Let $ABCD$ be a cyclic quadrilateral and apply Pascal's Theorem to $AABCCD$ and $ABBCDD$. Then this is just the Brocard's Theorem.
This is my approach:
Let the tangents on $A$ and $C$ meet at point $P$, and the tangents on $B$ and $D$ meet at point $T$. Then let $Q$ be the intersection point of lines $AB$ and $CD$, and let $R$ be the intersection point of lines $AD$ and $BC$. By the Pascal's Theorem on $AABCCD$,we have that points $P$,$Q$,$R$ are collinear, then again by the Pascal's Theorem on $ABBCDD$ we also have that points $Q$,$R$,$T$ are collinear. Therefore points $P$,$Q$,$R$, and $T$ are collinear, but ...
How does this lead to the Brocard's Theorem?

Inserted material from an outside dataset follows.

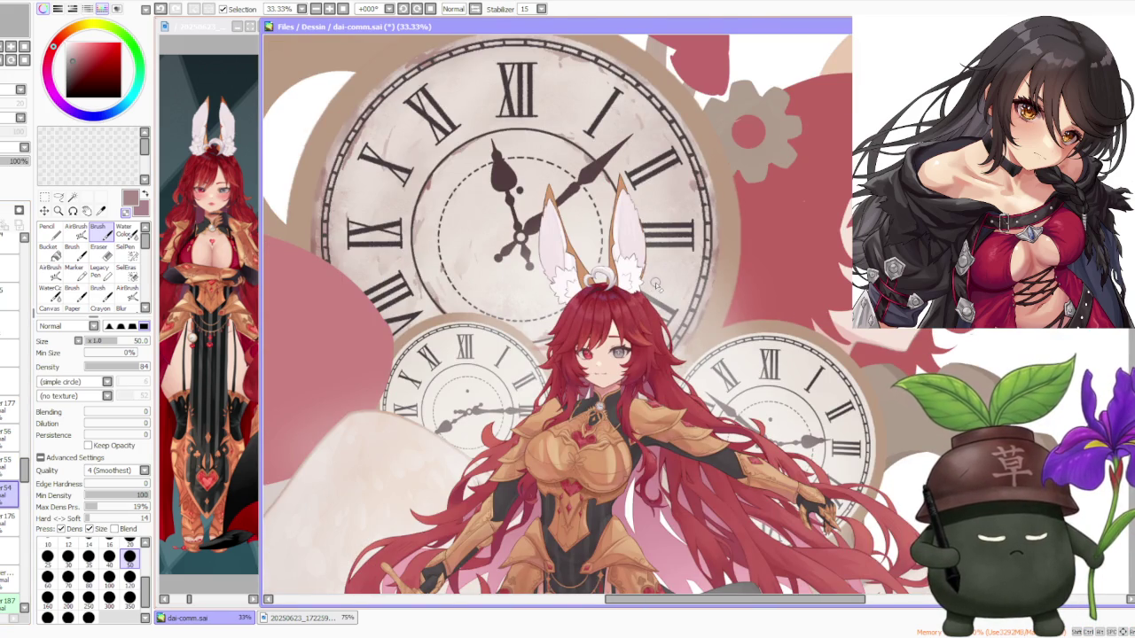
{"action": "scroll", "coordinate": [656, 285], "scroll_direction": "up", "scroll_amount": 3}
{"action": "scroll", "coordinate": [647, 291], "scroll_direction": "up", "scroll_amount": 2}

Can anyone help explain this? Thanks.
Notice that since $PA$ and $PC$ are tangent at the circle, the intersection $X:= AC\cap BD$ lies on the polar of $P$, which is clearly $AC$. Similarly, $X$ lies on the polar of $T$. But that means that $P$ must lie on the polar of $X$ and $T$ must lie on the polar of $X$, so $PT$ is the polar of $X$. But since $P,Q,R,T$ are collinear, $Q$ and $R$ are also on the polar of $X$ so $RQ$ is the polar of $X$. The others follow a bit differently, but they are not to difficult either.